On Feb 6, 2014, at 6:59 PM, Erich Blume <
blume...@gmail.com> wrote:
> Hmm, this one has me stumped. As best I can tell after poking at it using the column_reflect event, a custom dialect, etc. - the issue here is that in pysqlite.py we (in my Python 3.3 install) are selecting `sqlite3.dbapi2` as the dbapi interface, but we aren't telling sqlite3 anything about how to treat unicode errors. From what I am reading (but it seems inconsistent, maybe?) sqlite3 automatically decodes all database retrieved values from their bytes for text fields, returning unicode strings. Except... that doesn't always seem to be true. I hex-edited a db file to change the utf-8 string "hello" to "hell" + 0x92 and sqlite3 switched from returning "hello" to b"hell\x92", or something like that - I've been poking at this for so long I've lost track of that transcript.
>
> One can override sqlite3's text factory, apparently, with (for instance) `sqlite3.text_factory = lambda x: x.decode('utf-8', errors='ignore')`. Maybe the key is to try and find a way to trigger that from sqlalchemy? I tried and failed, maybe someone else can point me back to the path?
>
> Just to re-summarize the problem: In python 3, I'm getting errors trying to read a row from a sqlite database that has a TEXT column with an invalid utf-8 sequence (specifically, the singleton bye '0x92'). I'd love to just have sqlalchemy move along and ignore the byte, but I'm not clear how to do that.

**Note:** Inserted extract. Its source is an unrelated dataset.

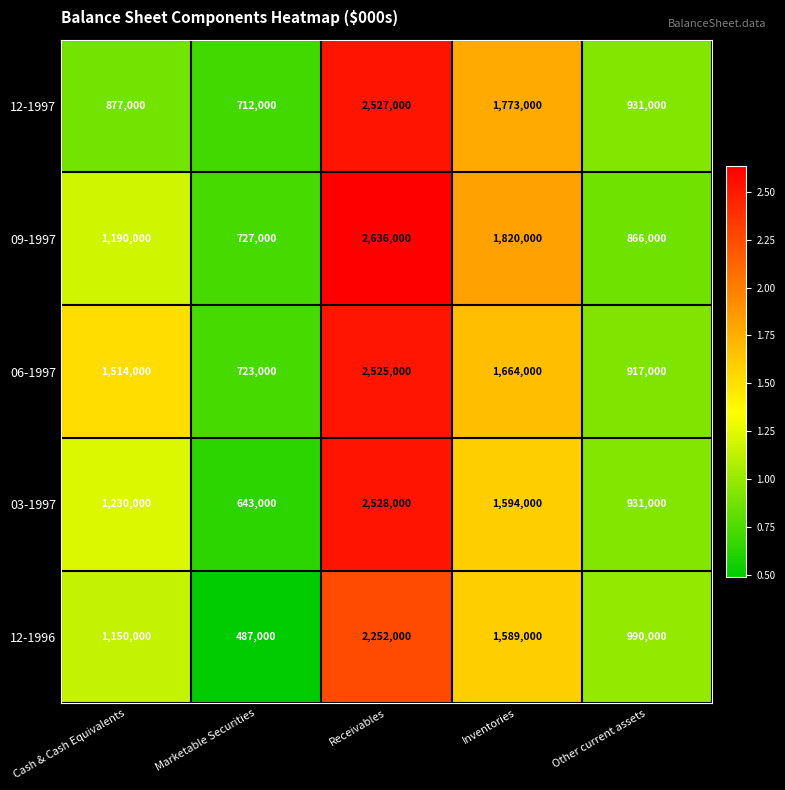

Is it true that 09-1997 equals 1820000 at Inventories?

True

Pysqlite (e.g. sqlite3 module) returns TEXT as Python unicode out of the gate. That exception message is being raised by sqlite3 itself, SQLAlchemy is just a pass-through, as the string type knows on sqlite that the value is already unicode.
you might need to CAST() the value as BINARY perhaps, not sure. You’d first want to get a plain sqlite3 script to do what you want. Setting a “text_factory” at the module level of sqlite3 is certainly easy enough but that seems way too broad. Ideally you’d want to be able to get the value on a per-column basis.